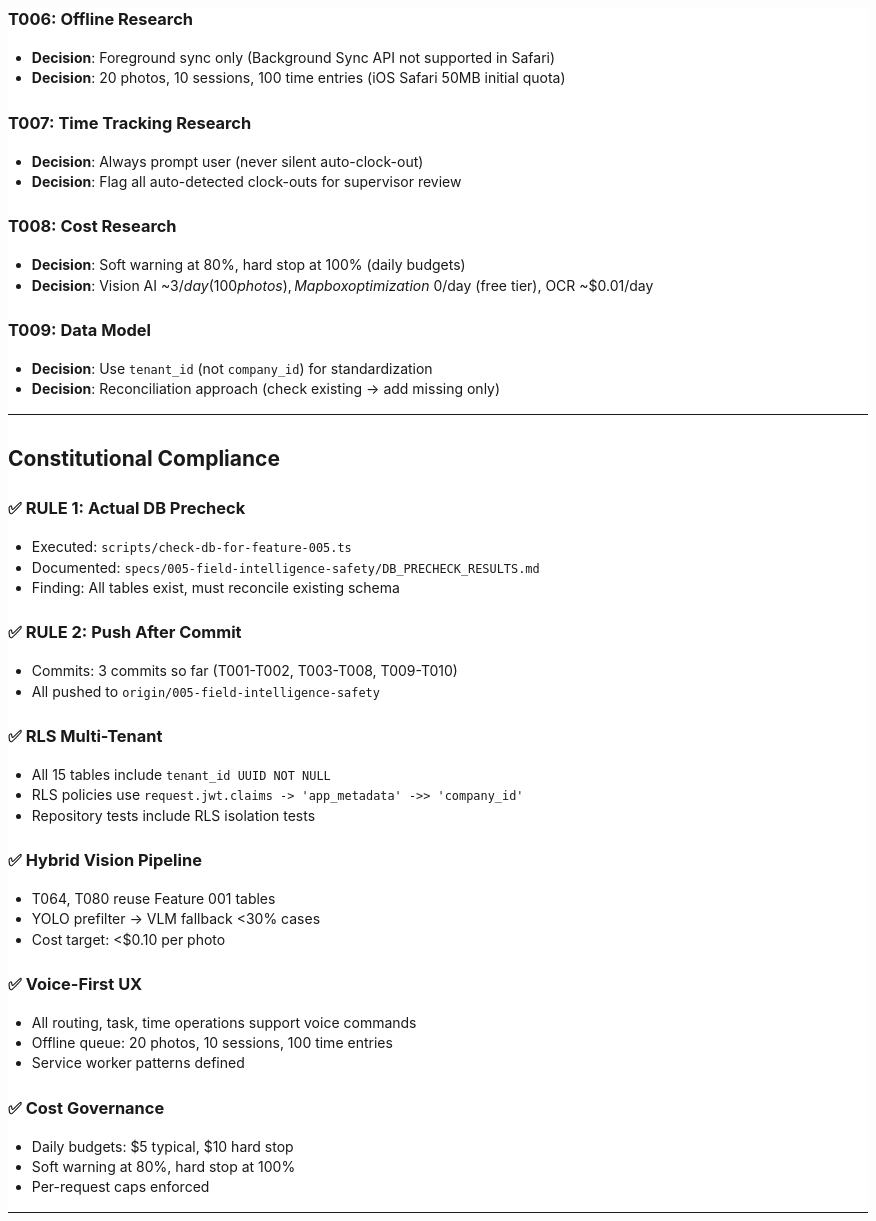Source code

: ### T006: Offline Research
- **Decision**: Foreground sync only (Background Sync API not supported in Safari)
- **Decision**: 20 photos, 10 sessions, 100 time entries (iOS Safari 50MB initial quota)

### T007: Time Tracking Research
- **Decision**: Always prompt user (never silent auto-clock-out)
- **Decision**: Flag all auto-detected clock-outs for supervisor review

### T008: Cost Research
- **Decision**: Soft warning at 80%, hard stop at 100% (daily budgets)
- **Decision**: Vision AI ~$3/day (100 photos), Mapbox optimization ~$0/day (free tier), OCR ~$0.01/day

### T009: Data Model
- **Decision**: Use `tenant_id` (not `company_id`) for standardization
- **Decision**: Reconciliation approach (check existing → add missing only)

---

## Constitutional Compliance

### ✅ RULE 1: Actual DB Precheck
- Executed: `scripts/check-db-for-feature-005.ts`
- Documented: `specs/005-field-intelligence-safety/DB_PRECHECK_RESULTS.md`
- Finding: All tables exist, must reconcile existing schema

### ✅ RULE 2: Push After Commit
- Commits: 3 commits so far (T001-T002, T003-T008, T009-T010)
- All pushed to `origin/005-field-intelligence-safety`

### ✅ RLS Multi-Tenant
- All 15 tables include `tenant_id UUID NOT NULL`
- RLS policies use `request.jwt.claims -> 'app_metadata' ->> 'company_id'`
- Repository tests include RLS isolation tests

### ✅ Hybrid Vision Pipeline
- T064, T080 reuse Feature 001 tables
- YOLO prefilter → VLM fallback <30% cases
- Cost target: <$0.10 per photo

### ✅ Voice-First UX
- All routing, task, time operations support voice commands
- Offline queue: 20 photos, 10 sessions, 100 time entries
- Service worker patterns defined

### ✅ Cost Governance
- Daily budgets: $5 typical, $10 hard stop
- Soft warning at 80%, hard stop at 100%
- Per-request caps enforced

---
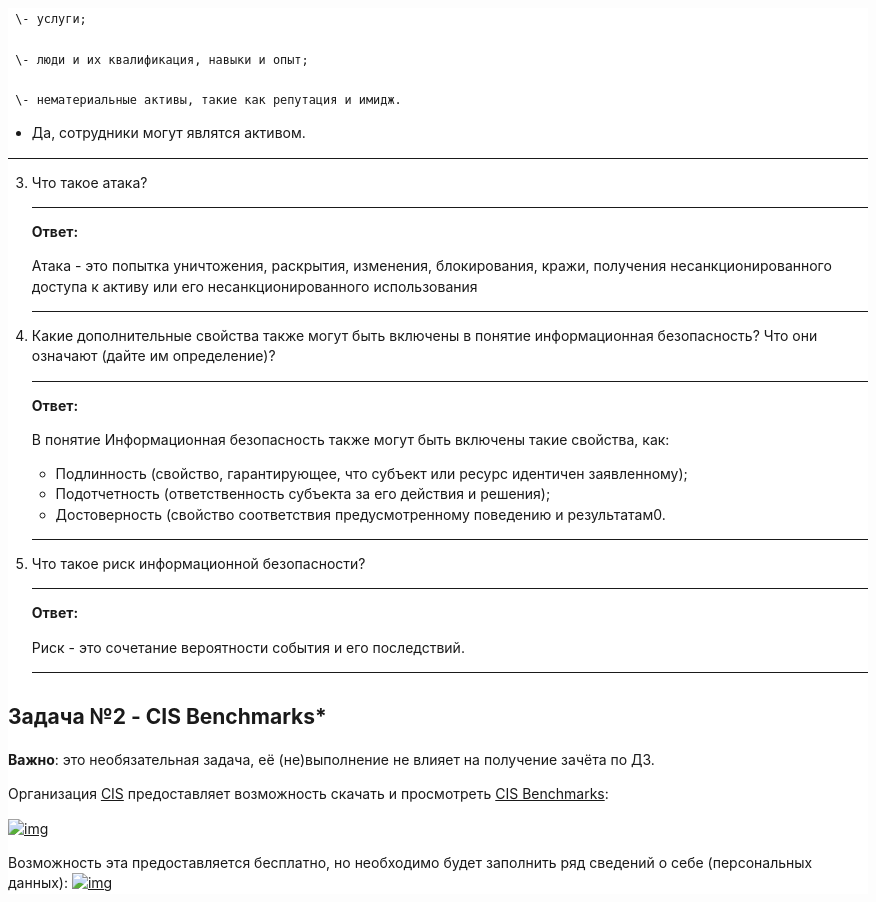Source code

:     \- услуги;

     \- люди и их квалификация, навыки и опыт;

     \- нематериальные активы, такие как репутация и имидж.

   - Да, сотрудники могут являтся активом.

   ***

3. Что такое атака?

   ***

   **Ответ:**

   Атака - это попытка уничтожения, раскрытия, изменения, блокирования, кражи, получения несанкционированного доступа к активу или его несанкционированного использования

   ***

4. Какие дополнительные свойства также могут быть включены в понятие информационная безопасность? Что они означают (дайте им определение)?

   ***

   **Ответ:**

   В понятие Информационная безопасность также могут быть включены такие свойства, как:

   - Подлинность (свойство, гарантирующее, что субъект или ресурс идентичен заявленному);
   - Подотчетность (ответственность субъекта за его действия и решения);
   - Достоверность (свойство соответствия предусмотренному поведению и результатам0.

   ***

5. Что такое риск информационной безопасности?

   ***

   **Ответ:**

   Риск - это сочетание вероятности события и его последствий.

   ***

   

## Задача №2 - CIS Benchmarks*

**Важно**: это необязательная задача, её (не)выполнение не влияет на получение зачёта по ДЗ.

Организация [CIS](https://www.cisecurity.org/) предоставляет возможность скачать и просмотреть [CIS Benchmarks](https://www.cisecurity.org/cis-benchmarks/):

[![img](https://github.com/netology-code/ibb-homeworks/raw/v2/10_international/pic/benchmarks-list.png)](https://github.com/netology-code/ibb-homeworks/blob/v2/10_international/pic/benchmarks-list.png)

Возможность эта предоставляется бесплатно, но необходимо будет заполнить ряд сведений о себе (персональных данных): [![img](https://github.com/netology-code/ibb-homeworks/raw/v2/10_international/pic/benchmarks-pdn.png)](https://github.com/netology-code/ibb-homeworks/blob/v2/10_international/pic/benchmarks-pdn.png)
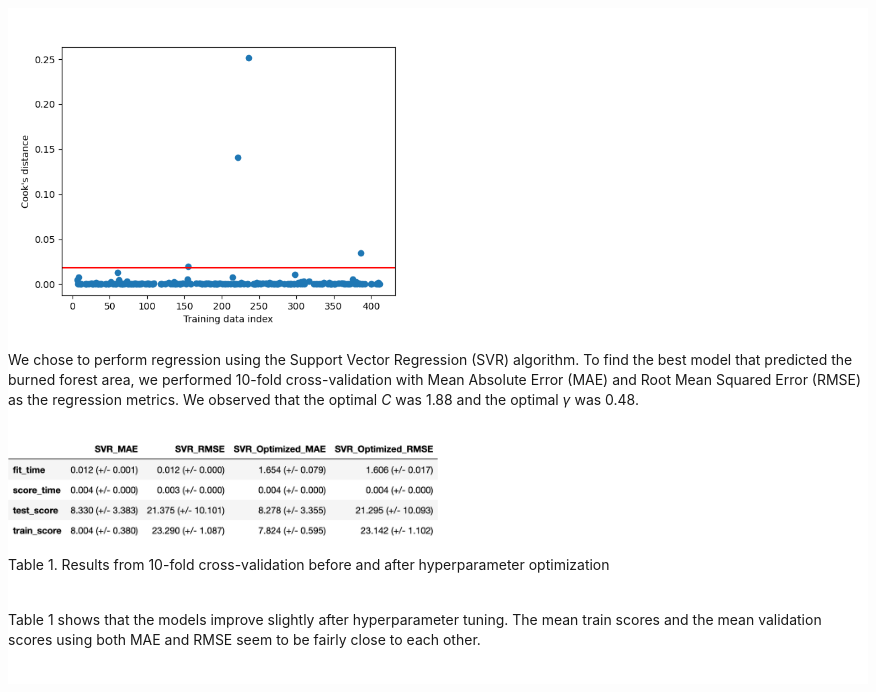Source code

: <img src="../results/outlier_detection.png" title="Figure 4. Cook's distance outlier detection" alt="Figure 4. Cook's distance outlier detection" width="50%" height="50%" />

We chose to perform regression using the Support Vector Regression (SVR)
algorithm. To find the best model that predicted the burned forest area,
we performed 10-fold cross-validation with Mean Absolute Error (MAE) and
Root Mean Squared Error (RMSE) as the regression metrics. We observed
that the optimal *C* was 1.88 and the optimal *γ* was 0.48.

<br>

<img src="../results/cv_results.png" width="50%" height="50%" />

Table 1. Results from 10-fold cross-validation before and after
hyperparameter optimization

<br> Table 1 shows that the models improve slightly after hyperparameter
tuning. The mean train scores and the mean validation scores using both
MAE and RMSE seem to be fairly close to each other.

<br>
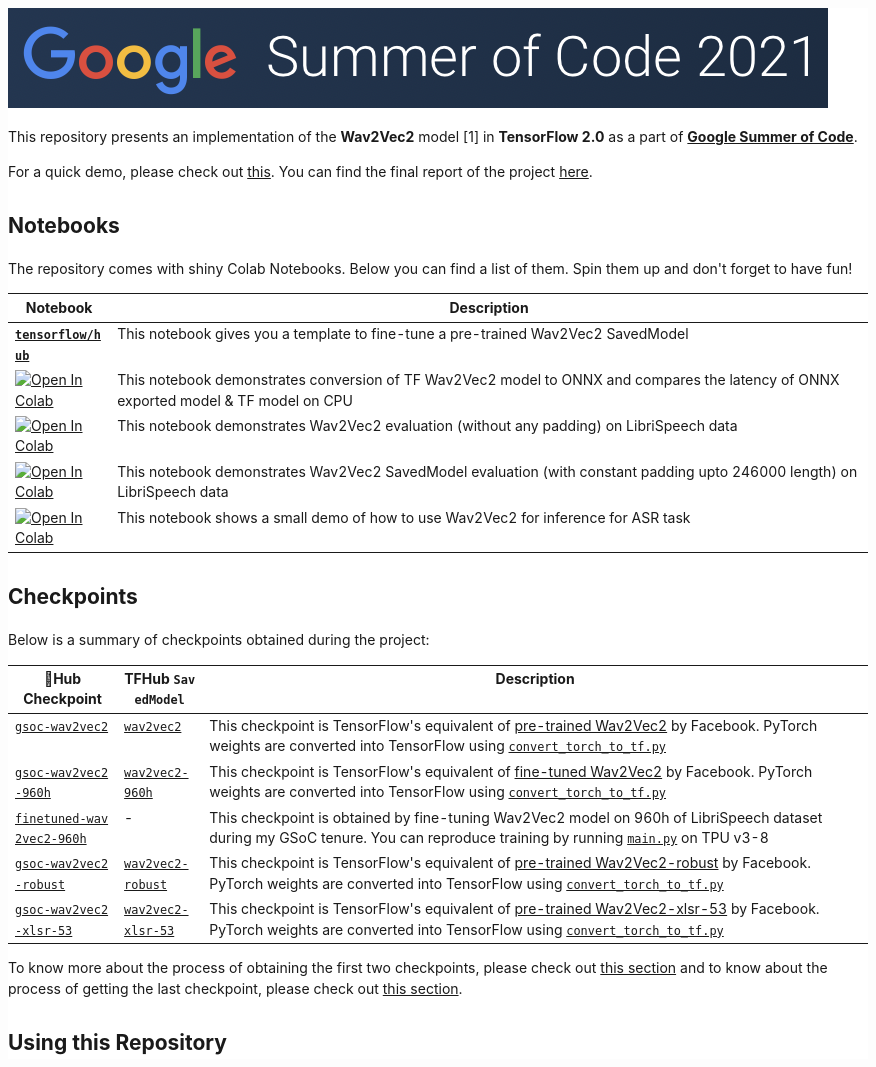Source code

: ![GSoC](assets/gsoc.png)

This repository presents an implementation of the **Wav2Vec2** model [1] in **TensorFlow 2.0** as a part of [**Google Summer of Code**](https://summerofcode.withgoogle.com/).

For a quick demo, please check out [this](https://hf.co/spaces/vasudevgupta/GOOGLE_SUMMER_OF_CODE). You can find the final report of the project [here](https://vasudevgupta7.github.io/gsoc-wav2vec2/assets/final_report).

## Notebooks

The repository comes with shiny Colab Notebooks. Below you can find a list of them. Spin them up and don't forget to have fun!

| Notebook | Description |
|------------|-------------|
| [**`tensorflow/hub`**](https://www.tensorflow.org/hub/tutorials/wav2vec2_saved_model_finetuning) | This notebook gives you a template to fine-tune a pre-trained Wav2Vec2 SavedModel |
| <a href="https://colab.research.google.com/github/vasudevgupta7/gsoc-wav2vec2/blob/main/notebooks/wav2vec2_onnx.ipynb" target="_parent"><img src="https://colab.research.google.com/assets/colab-badge.svg" alt="Open In Colab"/></a> | This notebook demonstrates conversion of TF Wav2Vec2 model to ONNX and compares the latency of ONNX exported model & TF model on CPU |
| <a href="https://colab.research.google.com/github/vasudevgupta7/gsoc-wav2vec2/blob/main/notebooks/librispeech_evaluation_WER_3.ipynb" target="_parent"><img src="https://colab.research.google.com/assets/colab-badge.svg" alt="Open In Colab"/></a> | This notebook demonstrates Wav2Vec2 evaluation (without any padding) on LibriSpeech data |
| <a href="https://colab.research.google.com/github/vasudevgupta7/gsoc-wav2vec2/blob/main/notebooks/librispeech_evaluation_WER_6.ipynb" target="_parent"><img src="https://colab.research.google.com/assets/colab-badge.svg" alt="Open In Colab"/></a> | This notebook demonstrates Wav2Vec2 SavedModel evaluation (with constant padding upto 246000 length) on LibriSpeech data |
| <a href="https://colab.research.google.com/github/vasudevgupta7/gsoc-wav2vec2/blob/main/notebooks/wav2vec2-inference.ipynb" target="_parent"><img src="https://colab.research.google.com/assets/colab-badge.svg" alt="Open In Colab"/></a> | This notebook shows a small demo of how to use Wav2Vec2 for inference for ASR task |

## Checkpoints

Below is a summary of checkpoints obtained during the project:

| 🤗Hub Checkpoint | TFHub `SavedModel` | Description |
|------------------|--------------------|-------------|
| [`gsoc-wav2vec2`](https://hf.co/vasudevgupta/gsoc-wav2vec2) | [`wav2vec2`](https://tfhub.dev/vasudevgupta7/wav2vec2/1) | This checkpoint is TensorFlow's equivalent of [pre-trained Wav2Vec2](https://hf.co/facebook/wav2vec2-base) by Facebook. PyTorch weights are converted into TensorFlow using [`convert_torch_to_tf.py`](src/convert_torch_to_tf.py) |
| [`gsoc-wav2vec2-960h`](https://hf.co/vasudevgupta/gsoc-wav2vec2-960h) | [`wav2vec2-960h`](https://tfhub.dev/vasudevgupta7/wav2vec2-960h/1) | This checkpoint is TensorFlow's equivalent of [fine-tuned Wav2Vec2](https://hf.co/facebook/wav2vec2-base-960h) by Facebook. PyTorch weights are converted into TensorFlow using [`convert_torch_to_tf.py`](src/convert_torch_to_tf.py) |
| [`finetuned-wav2vec2-960h`](https://hf.co/vasudevgupta/finetuned-wav2vec2-960h) | - | This checkpoint is obtained by fine-tuning Wav2Vec2 model on 960h of LibriSpeech dataset during my GSoC tenure. You can reproduce training by running [`main.py`](src/main.py) on TPU v3-8 |
| [`gsoc-wav2vec2-robust`](https://hf.co/vasudevgupta/gsoc-wav2vec2-robust) | [`wav2vec2-robust`](https://tfhub.dev/vasudevgupta7/wav2vec2-robust) | This checkpoint is TensorFlow's equivalent of [pre-trained Wav2Vec2-robust](https://hf.co/facebook/wav2vec2-large-robust) by Facebook. PyTorch weights are converted into TensorFlow using [`convert_torch_to_tf.py`](src/convert_torch_to_tf.py) |
| [`gsoc-wav2vec2-xlsr-53`](https://hf.co/vasudevgupta/gsoc-wav2vec2-xlsr-53) | [`wav2vec2-xlsr-53`](https://tfhub.dev/vasudevgupta7/wav2vec2-xlsr-53) | This checkpoint is TensorFlow's equivalent of [pre-trained Wav2Vec2-xlsr-53](https://hf.co/facebook/wav2vec2-large-xlsr-53) by Facebook. PyTorch weights are converted into TensorFlow using [`convert_torch_to_tf.py`](src/convert_torch_to_tf.py) |

To know more about the process of obtaining the first two checkpoints, please check out [this section](#running-conversion-script) and to know about the process of getting the last checkpoint, please check out [this section](#reproducing-this-project).

## Using this Repository
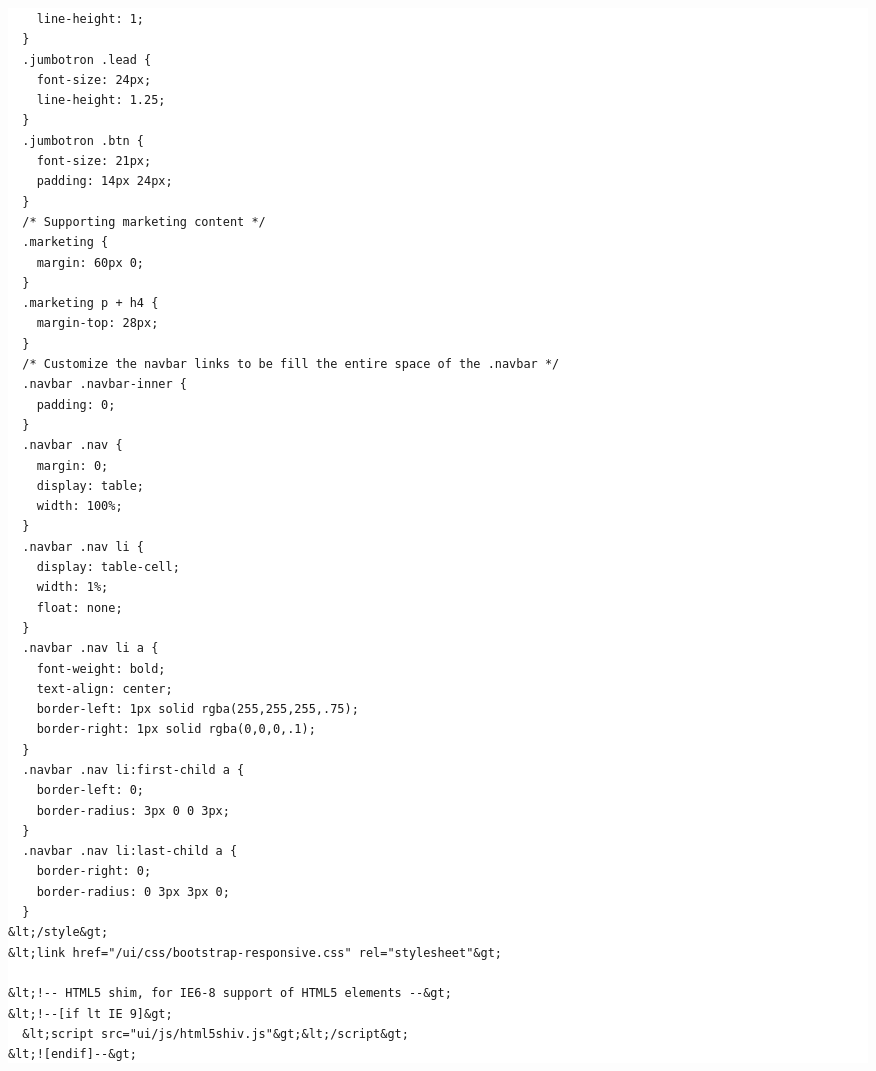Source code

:         line-height: 1;
      }
      .jumbotron .lead {
        font-size: 24px;
        line-height: 1.25;
      }
      .jumbotron .btn {
        font-size: 21px;
        padding: 14px 24px;
      }
      /* Supporting marketing content */
      .marketing {
        margin: 60px 0;
      }
      .marketing p + h4 {
        margin-top: 28px;
      }
      /* Customize the navbar links to be fill the entire space of the .navbar */
      .navbar .navbar-inner {
        padding: 0;
      }
      .navbar .nav {
        margin: 0;
        display: table;
        width: 100%;
      }
      .navbar .nav li {
        display: table-cell;
        width: 1%;
        float: none;
      }
      .navbar .nav li a {
        font-weight: bold;
        text-align: center;
        border-left: 1px solid rgba(255,255,255,.75);
        border-right: 1px solid rgba(0,0,0,.1);
      }
      .navbar .nav li:first-child a {
        border-left: 0;
        border-radius: 3px 0 0 3px;
      }
      .navbar .nav li:last-child a {
        border-right: 0;
        border-radius: 0 3px 3px 0;
      }
    &lt;/style&gt;
    &lt;link href="/ui/css/bootstrap-responsive.css" rel="stylesheet"&gt;

    &lt;!-- HTML5 shim, for IE6-8 support of HTML5 elements --&gt;
    &lt;!--[if lt IE 9]&gt;
      &lt;script src="ui/js/html5shiv.js"&gt;&lt;/script&gt;
    &lt;![endif]--&gt;
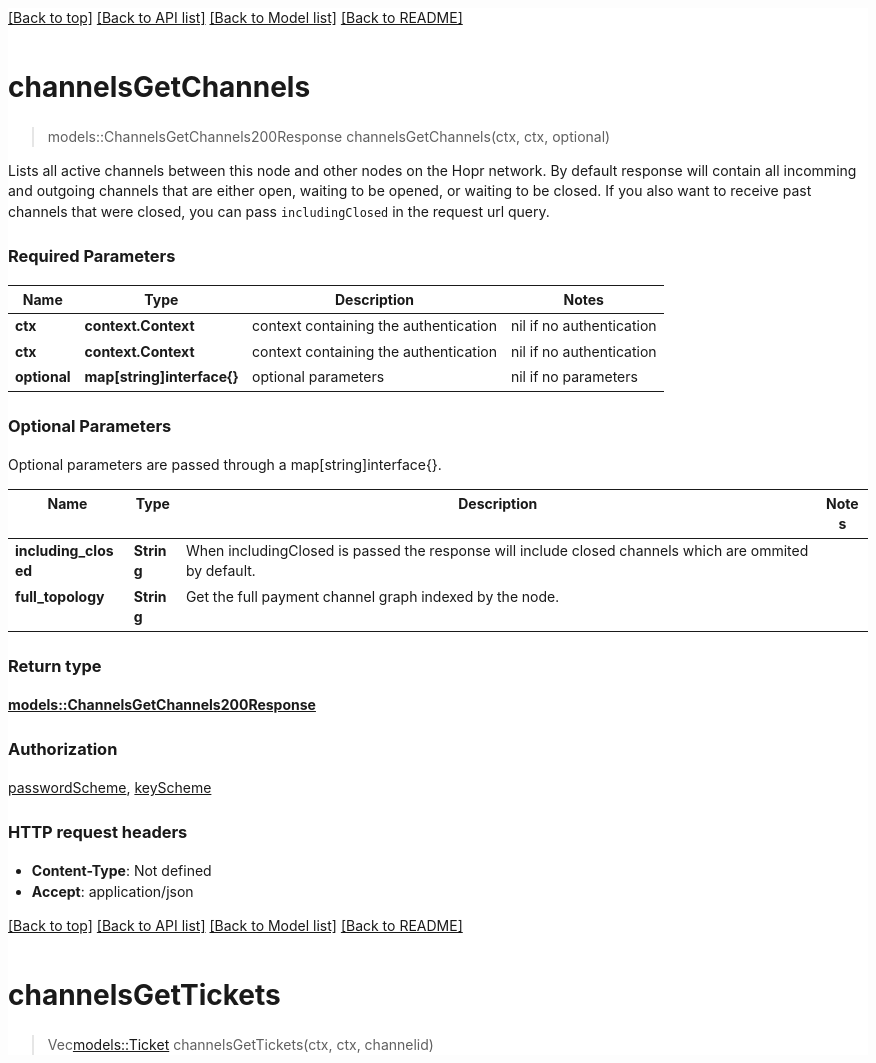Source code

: [[Back to top]](#) [[Back to API list]](../README.md#documentation-for-api-endpoints) [[Back to Model list]](../README.md#documentation-for-models) [[Back to README]](../README.md)

# **channelsGetChannels**

> models::ChannelsGetChannels200Response channelsGetChannels(ctx, ctx, optional)

Lists all active channels between this node and other nodes on the Hopr network. By default response will contain all incomming and outgoing channels that are either open, waiting to be opened, or waiting to be closed. If you also want to receive past channels that were closed, you can pass `includingClosed` in the request url query.

### Required Parameters

| Name         | Type                       | Description                           | Notes                    |
| ------------ | -------------------------- | ------------------------------------- | ------------------------ |
| **ctx**      | **context.Context**        | context containing the authentication | nil if no authentication |
| **ctx**      | **context.Context**        | context containing the authentication | nil if no authentication |
| **optional** | **map[string]interface{}** | optional parameters                   | nil if no parameters     |

### Optional Parameters

Optional parameters are passed through a map[string]interface{}.

| Name                 | Type       | Description                                                                                            | Notes |
| -------------------- | ---------- | ------------------------------------------------------------------------------------------------------ | ----- |
| **including_closed** | **String** | When includingClosed is passed the response will include closed channels which are ommited by default. |
| **full_topology**    | **String** | Get the full payment channel graph indexed by the node.                                                |

### Return type

[**models::ChannelsGetChannels200Response**](channelsGetChannels_200_response.md)

### Authorization

[passwordScheme](../README.md#passwordScheme), [keyScheme](../README.md#keyScheme)

### HTTP request headers

- **Content-Type**: Not defined
- **Accept**: application/json

[[Back to top]](#) [[Back to API list]](../README.md#documentation-for-api-endpoints) [[Back to Model list]](../README.md#documentation-for-models) [[Back to README]](../README.md)

# **channelsGetTickets**

> Vec<models::Ticket> channelsGetTickets(ctx, ctx, channelid)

..........

__Job__. Set down exactly the lines from the start of the records through the line containing "### ✅ Cost Governance", both included, and omit the pictures.

__Task solution__.
Source code

: ### T006: Offline Research
- **Decision**: Foreground sync only (Background Sync API not supported in Safari)
- **Decision**: 20 photos, 10 sessions, 100 time entries (iOS Safari 50MB initial quota)

### T007: Time Tracking Research
- **Decision**: Always prompt user (never silent auto-clock-out)
- **Decision**: Flag all auto-detected clock-outs for supervisor review

### T008: Cost Research
- **Decision**: Soft warning at 80%, hard stop at 100% (daily budgets)
- **Decision**: Vision AI ~$3/day (100 photos), Mapbox optimization ~$0/day (free tier), OCR ~$0.01/day

### T009: Data Model
- **Decision**: Use `tenant_id` (not `company_id`) for standardization
- **Decision**: Reconciliation approach (check existing → add missing only)

---

## Constitutional Compliance

### ✅ RULE 1: Actual DB Precheck
- Executed: `scripts/check-db-for-feature-005.ts`
- Documented: `specs/005-field-intelligence-safety/DB_PRECHECK_RESULTS.md`
- Finding: All tables exist, must reconcile existing schema

### ✅ RULE 2: Push After Commit
- Commits: 3 commits so far (T001-T002, T003-T008, T009-T010)
- All pushed to `origin/005-field-intelligence-safety`

### ✅ RLS Multi-Tenant
- All 15 tables include `tenant_id UUID NOT NULL`
- RLS policies use `request.jwt.claims -> 'app_metadata' ->> 'company_id'`
- Repository tests include RLS isolation tests

### ✅ Hybrid Vision Pipeline
- T064, T080 reuse Feature 001 tables
- YOLO prefilter → VLM fallback <30% cases
- Cost target: <$0.10 per photo

### ✅ Voice-First UX
- All routing, task, time operations support voice commands
- Offline queue: 20 photos, 10 sessions, 100 time entries
- Service worker patterns defined

### ✅ Cost Governance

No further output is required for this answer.